Le site, qui consomme 150 GWh par an, reste essentiellement alimenté au gaz mais la centrale solaire devrait lui permettre de baisser sa consommation d’énergie de 7 %, évitant ainsi l’émission de 2 000 t de CO2 par an. « Cela contribue aussi à réduire notre dépendance au gaz », relève Jean-Luc Bordeau. Et d’ajouter : « Après la matière, l’énergie est le deuxième poste de charge dans notre métier. »

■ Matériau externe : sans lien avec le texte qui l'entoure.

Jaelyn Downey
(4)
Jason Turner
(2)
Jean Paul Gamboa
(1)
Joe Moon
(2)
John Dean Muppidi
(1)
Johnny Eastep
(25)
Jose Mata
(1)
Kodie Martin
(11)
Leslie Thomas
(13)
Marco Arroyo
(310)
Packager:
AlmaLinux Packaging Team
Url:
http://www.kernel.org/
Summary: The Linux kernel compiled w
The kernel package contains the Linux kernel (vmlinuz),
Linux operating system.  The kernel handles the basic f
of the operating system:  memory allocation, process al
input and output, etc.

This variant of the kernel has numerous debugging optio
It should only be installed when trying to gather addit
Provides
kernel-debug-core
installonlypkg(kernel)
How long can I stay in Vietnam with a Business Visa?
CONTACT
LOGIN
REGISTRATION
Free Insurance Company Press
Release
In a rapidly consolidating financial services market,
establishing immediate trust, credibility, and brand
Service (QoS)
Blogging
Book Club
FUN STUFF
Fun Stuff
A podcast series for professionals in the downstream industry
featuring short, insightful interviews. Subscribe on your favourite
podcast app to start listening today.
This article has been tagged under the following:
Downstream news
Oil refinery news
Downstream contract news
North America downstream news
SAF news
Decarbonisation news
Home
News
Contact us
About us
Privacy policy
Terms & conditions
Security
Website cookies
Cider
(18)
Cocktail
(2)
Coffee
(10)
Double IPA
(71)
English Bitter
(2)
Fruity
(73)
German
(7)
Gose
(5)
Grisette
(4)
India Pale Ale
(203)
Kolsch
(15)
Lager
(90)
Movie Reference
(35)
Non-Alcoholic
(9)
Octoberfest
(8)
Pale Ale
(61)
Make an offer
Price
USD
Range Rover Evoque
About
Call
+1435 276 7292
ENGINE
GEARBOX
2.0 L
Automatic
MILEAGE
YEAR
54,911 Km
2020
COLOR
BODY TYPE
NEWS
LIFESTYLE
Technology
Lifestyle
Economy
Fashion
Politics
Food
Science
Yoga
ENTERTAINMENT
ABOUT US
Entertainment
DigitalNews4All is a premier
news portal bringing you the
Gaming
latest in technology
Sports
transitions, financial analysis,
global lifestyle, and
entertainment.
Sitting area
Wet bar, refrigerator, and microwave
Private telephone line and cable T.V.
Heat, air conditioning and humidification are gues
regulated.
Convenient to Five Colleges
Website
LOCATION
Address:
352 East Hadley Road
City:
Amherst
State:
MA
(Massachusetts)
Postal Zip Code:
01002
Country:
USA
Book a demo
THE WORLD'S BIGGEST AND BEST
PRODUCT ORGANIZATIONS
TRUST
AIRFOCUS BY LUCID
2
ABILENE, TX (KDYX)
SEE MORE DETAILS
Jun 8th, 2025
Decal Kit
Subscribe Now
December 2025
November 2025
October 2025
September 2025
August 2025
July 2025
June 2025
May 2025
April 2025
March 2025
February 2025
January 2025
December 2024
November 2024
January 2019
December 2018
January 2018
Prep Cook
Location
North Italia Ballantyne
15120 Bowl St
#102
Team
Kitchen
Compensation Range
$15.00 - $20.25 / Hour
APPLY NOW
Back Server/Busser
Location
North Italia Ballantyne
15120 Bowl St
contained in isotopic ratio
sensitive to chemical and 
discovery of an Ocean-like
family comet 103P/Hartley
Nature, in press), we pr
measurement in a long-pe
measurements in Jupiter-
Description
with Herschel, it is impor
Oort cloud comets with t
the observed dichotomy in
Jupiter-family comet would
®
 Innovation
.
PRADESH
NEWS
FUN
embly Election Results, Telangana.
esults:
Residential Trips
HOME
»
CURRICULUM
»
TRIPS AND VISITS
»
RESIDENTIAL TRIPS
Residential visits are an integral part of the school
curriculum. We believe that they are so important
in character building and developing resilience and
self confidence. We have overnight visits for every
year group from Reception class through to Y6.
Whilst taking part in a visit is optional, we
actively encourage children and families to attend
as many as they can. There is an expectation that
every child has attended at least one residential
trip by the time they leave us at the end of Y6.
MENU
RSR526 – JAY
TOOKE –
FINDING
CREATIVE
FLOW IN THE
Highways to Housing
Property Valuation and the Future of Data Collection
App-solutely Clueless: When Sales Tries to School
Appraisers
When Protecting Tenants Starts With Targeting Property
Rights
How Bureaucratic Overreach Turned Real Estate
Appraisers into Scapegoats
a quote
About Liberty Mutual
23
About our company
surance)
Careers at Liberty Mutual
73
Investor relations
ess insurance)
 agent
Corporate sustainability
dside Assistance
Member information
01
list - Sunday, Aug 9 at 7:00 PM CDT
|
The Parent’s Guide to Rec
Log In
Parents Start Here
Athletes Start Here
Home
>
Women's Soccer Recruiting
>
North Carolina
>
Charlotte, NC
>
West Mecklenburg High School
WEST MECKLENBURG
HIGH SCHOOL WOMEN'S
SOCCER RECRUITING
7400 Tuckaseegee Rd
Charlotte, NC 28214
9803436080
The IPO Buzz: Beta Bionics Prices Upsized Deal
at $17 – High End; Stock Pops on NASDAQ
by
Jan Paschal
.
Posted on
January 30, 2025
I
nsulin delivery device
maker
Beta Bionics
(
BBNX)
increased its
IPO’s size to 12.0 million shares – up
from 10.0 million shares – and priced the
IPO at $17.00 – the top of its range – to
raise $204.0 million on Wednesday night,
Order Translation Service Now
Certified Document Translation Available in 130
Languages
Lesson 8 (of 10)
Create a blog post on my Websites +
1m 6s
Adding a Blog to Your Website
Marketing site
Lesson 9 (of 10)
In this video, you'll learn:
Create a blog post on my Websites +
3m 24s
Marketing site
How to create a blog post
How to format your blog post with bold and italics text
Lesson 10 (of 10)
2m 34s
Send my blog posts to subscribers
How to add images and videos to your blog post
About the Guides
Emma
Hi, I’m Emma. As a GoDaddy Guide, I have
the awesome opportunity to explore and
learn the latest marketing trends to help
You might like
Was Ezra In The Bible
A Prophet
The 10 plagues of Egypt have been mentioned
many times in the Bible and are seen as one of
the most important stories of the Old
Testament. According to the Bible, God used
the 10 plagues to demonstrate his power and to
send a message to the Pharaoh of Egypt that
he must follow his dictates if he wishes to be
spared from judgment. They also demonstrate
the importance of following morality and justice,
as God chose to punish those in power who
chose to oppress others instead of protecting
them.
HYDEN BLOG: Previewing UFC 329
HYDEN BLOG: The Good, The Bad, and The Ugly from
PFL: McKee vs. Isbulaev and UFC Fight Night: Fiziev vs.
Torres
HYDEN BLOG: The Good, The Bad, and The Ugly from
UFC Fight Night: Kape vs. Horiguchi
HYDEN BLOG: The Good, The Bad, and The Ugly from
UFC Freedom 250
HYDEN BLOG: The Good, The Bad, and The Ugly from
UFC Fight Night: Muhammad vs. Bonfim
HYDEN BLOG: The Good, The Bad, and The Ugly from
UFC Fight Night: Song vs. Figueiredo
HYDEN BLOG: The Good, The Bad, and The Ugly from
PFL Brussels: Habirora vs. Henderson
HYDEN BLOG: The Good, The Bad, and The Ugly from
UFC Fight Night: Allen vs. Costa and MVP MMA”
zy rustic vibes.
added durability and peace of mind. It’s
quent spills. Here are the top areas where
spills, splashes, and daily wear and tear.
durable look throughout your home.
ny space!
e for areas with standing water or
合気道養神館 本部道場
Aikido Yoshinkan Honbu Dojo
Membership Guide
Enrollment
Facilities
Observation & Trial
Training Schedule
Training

« Environ 80 % du gaz consommé en France sert à produire de la chaleur », rappelle Hugues Defréville, cofondateur et président de Newheat. L’entreprise a de beaux jours devant elle, car si les installations solaires thermiques comme celle de Verdun génèrent aujourd’hui 1,3 TWh par an – soit 1 % de la production de chaleur renouvelable du pays –, l’Etat veut atteindre 6 TWh d’ici 2030 et 10 TWh en 2035. « La France installe aujourd’hui 100 000 m² de capteurs solaires thermiques chaque année, résume Hugues Defréville. Pour espérer atteindre nos objectifs, il faudrait monter à 1 million de m² par an. » Newheat prend sa part du défi et compte réaliser une quinzaine de centrales dans les trois ans qui viennent.

Informations techniques

Maître d'ouvrage : Lactosol, société de projet détenue à 51 % par Newheat et 49 % par les fonds régionaux pour la transition énergétique d'Occitanie, de Nouvelle-Aquitaine et d'Auvergne-Rhône-Alpes. Développement, fourniture et maintenance : Newheat.

Capteurs solaires : Savo Solar. Tuyauterie : Kress.

Local technique : Eiffage Energie Systèmes.

Génie civil cuve, dalle, local technique : Sogea.

Calendrier des travaux : de juin 2022 à mars 2023. Budget : 6 M€.